HEEERE KITTY KITTY!!!!!!!!


----------



## Dobiegirl (27 August 2012)

A few years ago several lions were spotted off the A38 by the Shipham turn off in Somerset. People stopping for petrol all  unconnected saw them in a field. The police searched but they had vanished and they have never been sighted again.


----------



## MadBlackLab (27 August 2012)

I herd on local news this morning that an eye witness herd a roar and he just knew it was a lion. HOW!?!?


----------



## MadBlackLab (27 August 2012)

first pictures of the lion

http://www.thesun.co.uk/sol/homepage/news/4506955/First-picture-of-lion-on-loose-in-Essex.html


----------



## JanetGeorge (27 August 2012)

HandleyCross said:



			first pictures of the lion

http://www.thesun.co.uk/sol/homepage/news/4506955/First-picture-of-lion-on-loose-in-Essex.html

Click to expand...

IF that is the lion (and I doubt it!) then why would they still be calling it a "suspected lion".  That pic IS a lion - and to get a picture at that angle with that detail you'd either have needed to be 100 yards in front of it - facing it - and with a reasonable zoom, or have a £10,000 pro camera.

Let's face it, if you were that close to a lion - looking at you like you were dinner - would YOU be taking it's pic??


----------



## MadBlackLab (27 August 2012)

JanetGeorge said:



			IF that is the lion (and I doubt it!) then why would they still be calling it a "suspected lion".  That pic IS a lion - and to get a picture at that angle with that detail you'd either have needed to be 100 yards in front of it - facing it - and with a reasonable zoom, or have a £10,000 pro camera.

Let's face it, if you were that close to a lion - looking at you like you were dinner - would YOU be taking it's pic??
		
Click to expand...

I fully agree plus someting that big cant just dissapear


----------



## Spook (27 August 2012)

Oh why the fuss?, when there is talk of re-introducing wolves to the Scottish Highlands.

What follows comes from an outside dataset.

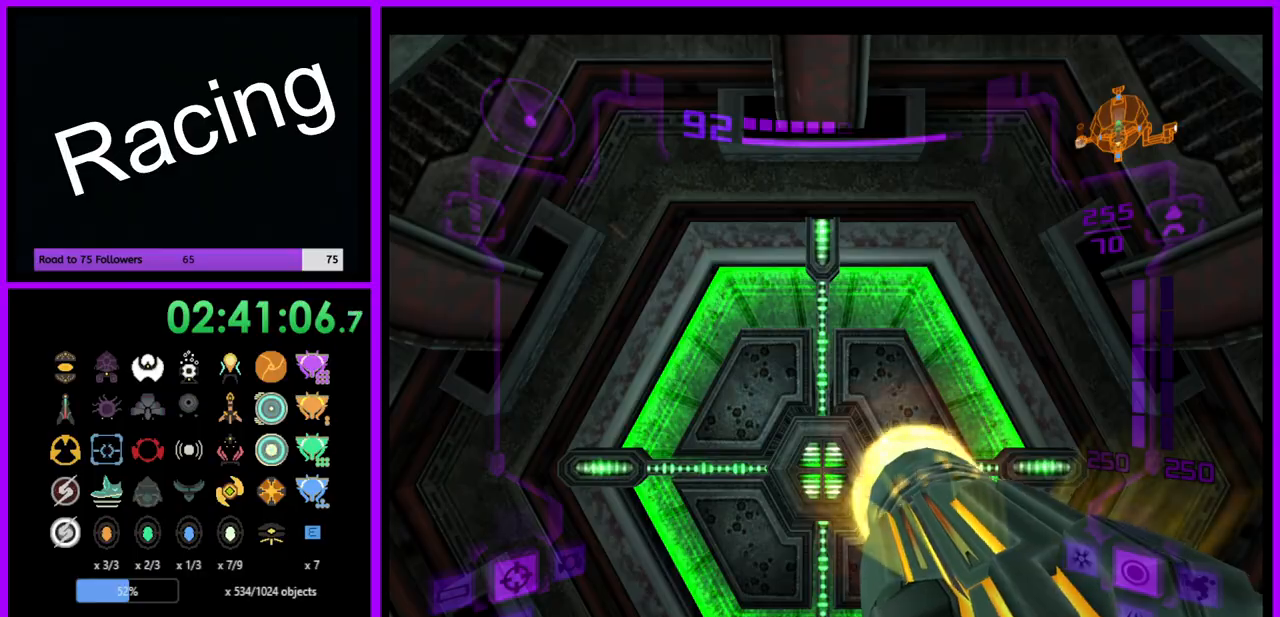
{"buttons": ["A"], "left_stick": "center", "right_stick": "center", "events": [[83, "Y", "down"], [167, "Y", "up"], [250, "Y", "down"], [333, "Y", "up"], [417, "Y", "down"], [500, "Y", "up"]]}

Won't next winter kill the lion off, surely it would not eat sheep would it?


----------



## PucciNPoni (27 August 2012)

Apparently there is no other sound in the world like a lion's roar, so perhaps the person who heard it and "knew" had been on safari at some point?  Or maybe to a zoo?

And hopefully it's found, as I think the preferred meal for a lion is zebra - but failing that, I'm sure horse would do just fine.


----------



## LittleBlackMule (27 August 2012)

Usually when a 'big cat' is seen on the loose, it turns out to be somebody's Labrador...
I have no doubt this is the same, or possibly even a Golden Retriever!


----------



## partypremier (27 August 2012)

Zoos over here feed pony meat to their big cats.
The guy with the travelling circus is selling off animals, the zebra was for sale in H&H.
Maybe he just let the lion free.


----------



## Orangehorse (27 August 2012)

If you have been to a safari park you might have heard a lion roar.  If you are in a car and they walk past they are VERY scarey, you certainly do not want to get anywhere near.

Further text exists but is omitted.